Ein guter Tag, morgen geht es nach Hamburg. Mit Tantchen Essen gehen und das Tibargfest mit der Familie besuchen. Danach geht es heim. Auch der Montag ist schon verplant. Wann werde ich wohl erstmals effektiv den Unterricht für meine erste Hausarbeit erstellen? In den Ferien, so weit ist klar – aber auch sicher?
See you

Medien im Unterricht

In den letzten Tagen gab es viele interessante Berichte und Filme im Fernsehen, die durchaus auch für den WiPo Unterricht geeignet erscheinen. Darunter waren Filme zum Thema Deutsche Einheit oder auch Themenabende auf Arte zum Thema Privatisierungen und Globalisierung.
Nun frage ich mich, ob ich diese Sendungen mitschneiden darf und danach im Unterricht einsetzen kann.
Nach ersten Recherchen u.a. unter http://www.lmz-bw.de/fileadmin/user_upload/medien/urheberrecht/legaler_medieneinsatz_in_schulen_05.pdf scheint folgendes fest zu stehen. TV oder auch Radio Mitschnitte sind zur Vorführung in der Schule verboten. Selbst das Anlegen eines entsprechenden Archivs sei verboten. Ausnahme sind Sendungen des Schulfernsehens oder Sendungen, in denen ausdrücklich auf das Recht einer Vorführung in der Schule hingewiesen wird. Zum Glück gibt es einige weitere Ausnahmen. So sind reine Nachrichten (ohne Kommentare), öffentliche Debatten (z.B. Parlamentsdebatten) oder auch Sendungen, die durch die Sendeanstalt zum Mitschnitt freigegeben sind, erlaubt. Letzteres interpretiere ich erst einmal so, dass die Podcast Angebote verschiedenster Sender, die ohne Speicherung auf eigenem Datenträger nicht funktionieren, demnach erlaubte Mitschnitte sind.

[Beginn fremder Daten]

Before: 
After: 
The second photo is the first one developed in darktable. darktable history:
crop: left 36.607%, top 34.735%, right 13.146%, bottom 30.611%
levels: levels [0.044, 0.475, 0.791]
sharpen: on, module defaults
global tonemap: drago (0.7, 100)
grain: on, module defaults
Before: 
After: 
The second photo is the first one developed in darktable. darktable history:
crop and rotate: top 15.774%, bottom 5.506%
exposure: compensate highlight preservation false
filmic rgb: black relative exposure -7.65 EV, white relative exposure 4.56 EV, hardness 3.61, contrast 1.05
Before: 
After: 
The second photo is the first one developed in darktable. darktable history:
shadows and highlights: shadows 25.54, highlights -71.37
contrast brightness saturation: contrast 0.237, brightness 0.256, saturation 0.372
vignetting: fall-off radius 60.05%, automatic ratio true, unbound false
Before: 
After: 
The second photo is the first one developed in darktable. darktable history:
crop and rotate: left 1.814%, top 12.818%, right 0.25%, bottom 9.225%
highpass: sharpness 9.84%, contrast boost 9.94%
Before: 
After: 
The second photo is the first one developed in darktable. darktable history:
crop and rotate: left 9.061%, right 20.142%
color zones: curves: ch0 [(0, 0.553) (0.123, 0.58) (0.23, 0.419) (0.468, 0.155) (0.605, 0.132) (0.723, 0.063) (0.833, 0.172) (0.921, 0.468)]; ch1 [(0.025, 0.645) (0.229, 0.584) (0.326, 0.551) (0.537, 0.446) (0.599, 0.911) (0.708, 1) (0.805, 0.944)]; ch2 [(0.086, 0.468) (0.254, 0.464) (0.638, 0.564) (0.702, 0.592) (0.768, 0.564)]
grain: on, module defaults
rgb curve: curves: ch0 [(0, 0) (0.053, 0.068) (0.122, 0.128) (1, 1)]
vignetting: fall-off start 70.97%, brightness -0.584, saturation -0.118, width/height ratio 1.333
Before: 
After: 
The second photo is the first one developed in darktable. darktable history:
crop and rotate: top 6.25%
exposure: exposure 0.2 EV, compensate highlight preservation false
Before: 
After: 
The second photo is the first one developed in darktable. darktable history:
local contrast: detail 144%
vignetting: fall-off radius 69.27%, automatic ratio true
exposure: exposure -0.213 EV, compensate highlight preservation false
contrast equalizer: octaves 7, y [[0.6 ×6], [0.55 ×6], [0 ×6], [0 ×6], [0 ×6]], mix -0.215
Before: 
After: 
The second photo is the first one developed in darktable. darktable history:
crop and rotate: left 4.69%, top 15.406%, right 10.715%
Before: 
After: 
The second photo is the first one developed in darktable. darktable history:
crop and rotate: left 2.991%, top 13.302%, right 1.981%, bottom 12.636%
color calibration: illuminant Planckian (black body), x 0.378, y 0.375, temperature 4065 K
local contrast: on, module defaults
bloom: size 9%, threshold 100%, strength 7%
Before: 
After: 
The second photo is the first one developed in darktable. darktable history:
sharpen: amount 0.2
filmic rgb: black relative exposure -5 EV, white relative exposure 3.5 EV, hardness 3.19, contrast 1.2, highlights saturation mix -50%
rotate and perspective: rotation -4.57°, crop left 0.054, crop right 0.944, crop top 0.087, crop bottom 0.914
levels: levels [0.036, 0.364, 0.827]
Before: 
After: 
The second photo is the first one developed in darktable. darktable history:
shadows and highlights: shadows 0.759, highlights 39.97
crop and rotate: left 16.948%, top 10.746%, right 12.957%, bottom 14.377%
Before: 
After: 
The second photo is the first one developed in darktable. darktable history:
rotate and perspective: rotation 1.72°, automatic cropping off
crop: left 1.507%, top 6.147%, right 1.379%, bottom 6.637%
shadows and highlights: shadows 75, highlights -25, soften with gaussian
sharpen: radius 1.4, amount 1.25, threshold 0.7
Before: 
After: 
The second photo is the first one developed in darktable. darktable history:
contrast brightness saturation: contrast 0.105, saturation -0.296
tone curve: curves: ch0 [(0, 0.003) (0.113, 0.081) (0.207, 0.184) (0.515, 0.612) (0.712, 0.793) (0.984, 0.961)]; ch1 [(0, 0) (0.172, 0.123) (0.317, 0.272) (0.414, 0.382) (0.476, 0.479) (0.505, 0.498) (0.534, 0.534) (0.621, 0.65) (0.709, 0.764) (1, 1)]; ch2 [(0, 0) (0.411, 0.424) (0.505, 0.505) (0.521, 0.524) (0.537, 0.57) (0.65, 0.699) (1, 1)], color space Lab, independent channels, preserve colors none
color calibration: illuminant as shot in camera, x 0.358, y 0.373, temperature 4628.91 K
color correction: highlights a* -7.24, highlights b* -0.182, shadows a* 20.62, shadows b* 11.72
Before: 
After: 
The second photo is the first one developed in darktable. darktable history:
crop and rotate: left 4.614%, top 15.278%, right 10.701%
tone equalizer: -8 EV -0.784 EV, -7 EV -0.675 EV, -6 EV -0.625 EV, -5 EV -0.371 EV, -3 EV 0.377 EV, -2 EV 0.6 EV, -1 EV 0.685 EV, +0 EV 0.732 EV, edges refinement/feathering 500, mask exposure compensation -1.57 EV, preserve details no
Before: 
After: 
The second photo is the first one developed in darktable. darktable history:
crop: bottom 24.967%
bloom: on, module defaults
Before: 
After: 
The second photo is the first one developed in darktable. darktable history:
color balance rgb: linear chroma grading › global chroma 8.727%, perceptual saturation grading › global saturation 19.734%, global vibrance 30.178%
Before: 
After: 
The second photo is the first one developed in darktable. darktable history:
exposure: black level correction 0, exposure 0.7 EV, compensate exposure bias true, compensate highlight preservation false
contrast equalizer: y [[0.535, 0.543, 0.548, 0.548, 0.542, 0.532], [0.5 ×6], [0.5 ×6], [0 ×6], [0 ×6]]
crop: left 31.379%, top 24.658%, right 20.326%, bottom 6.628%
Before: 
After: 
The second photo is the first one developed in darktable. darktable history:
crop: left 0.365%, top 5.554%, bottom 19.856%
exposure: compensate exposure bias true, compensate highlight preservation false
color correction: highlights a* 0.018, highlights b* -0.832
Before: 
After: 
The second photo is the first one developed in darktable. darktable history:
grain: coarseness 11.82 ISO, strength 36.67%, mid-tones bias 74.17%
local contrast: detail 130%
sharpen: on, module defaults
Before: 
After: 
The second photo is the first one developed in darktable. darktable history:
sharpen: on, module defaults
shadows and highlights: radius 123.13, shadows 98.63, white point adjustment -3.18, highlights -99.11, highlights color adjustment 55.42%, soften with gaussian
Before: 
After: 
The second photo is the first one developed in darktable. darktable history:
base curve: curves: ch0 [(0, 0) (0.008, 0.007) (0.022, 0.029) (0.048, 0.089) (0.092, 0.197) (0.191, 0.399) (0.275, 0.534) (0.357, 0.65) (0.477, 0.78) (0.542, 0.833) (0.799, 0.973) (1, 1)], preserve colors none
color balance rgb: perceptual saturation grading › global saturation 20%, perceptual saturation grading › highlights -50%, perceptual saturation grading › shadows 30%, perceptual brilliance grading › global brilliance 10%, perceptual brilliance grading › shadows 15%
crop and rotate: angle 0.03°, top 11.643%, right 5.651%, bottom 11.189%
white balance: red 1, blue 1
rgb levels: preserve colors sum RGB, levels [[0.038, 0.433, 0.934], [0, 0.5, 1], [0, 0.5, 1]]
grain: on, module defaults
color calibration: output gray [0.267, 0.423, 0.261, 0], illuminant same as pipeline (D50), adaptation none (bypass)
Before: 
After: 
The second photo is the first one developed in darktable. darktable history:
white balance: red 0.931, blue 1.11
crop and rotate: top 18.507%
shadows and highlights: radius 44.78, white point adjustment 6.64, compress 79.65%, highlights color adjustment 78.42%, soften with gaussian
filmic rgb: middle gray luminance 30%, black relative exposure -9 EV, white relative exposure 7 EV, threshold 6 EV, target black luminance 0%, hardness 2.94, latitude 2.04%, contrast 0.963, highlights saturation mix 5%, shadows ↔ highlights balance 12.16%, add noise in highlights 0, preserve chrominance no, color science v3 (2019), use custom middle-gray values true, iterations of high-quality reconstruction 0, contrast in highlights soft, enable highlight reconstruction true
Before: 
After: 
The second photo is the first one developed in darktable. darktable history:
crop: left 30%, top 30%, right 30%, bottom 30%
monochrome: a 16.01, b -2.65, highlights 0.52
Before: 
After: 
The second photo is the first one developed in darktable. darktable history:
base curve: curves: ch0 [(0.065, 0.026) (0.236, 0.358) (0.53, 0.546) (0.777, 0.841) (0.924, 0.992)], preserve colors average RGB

Sobald ich Eigentümer einer Originalversion eines Films, DVD oder Videos öder ähnlichem bin, ist die Rechtsauffassung so, dass eine Vorführung in der eigenen Klasse erlaubt ist. In den Klassen von Kollegen aber nicht. Auch nicht auf Schulfesten oder vor zwei Klassen gleichzeitig. Ich darf meine DVD nicht einmal einem Kollegen leihen. Wenn ich aber legal einen originalen Medienträger leihe, dann darf ich ihn im Unterricht nutzen.
Besonders sicher können wir Lehrer uns demnach nur sein, wenn wir spezielle Schulmedien einsetzen. Zum Beispiel von den Landesmedienanstalten.
Urheberrecht, ein immer wieder komplexes und spannendes Thema. Früher habe ich mal mit der Konferenz der Landesfilmdienste www.landesfilmdienste.de beruflich zu tun gehabt. Heute nutze ich deren Angebot. Gerade habe ich Videos zur Globalisierung bestellt und werde auswählen, was meine Schüler davon zu sehen bekommen.
Andere Medien sind Software, dazu aber ein anderer Blog Eintrag.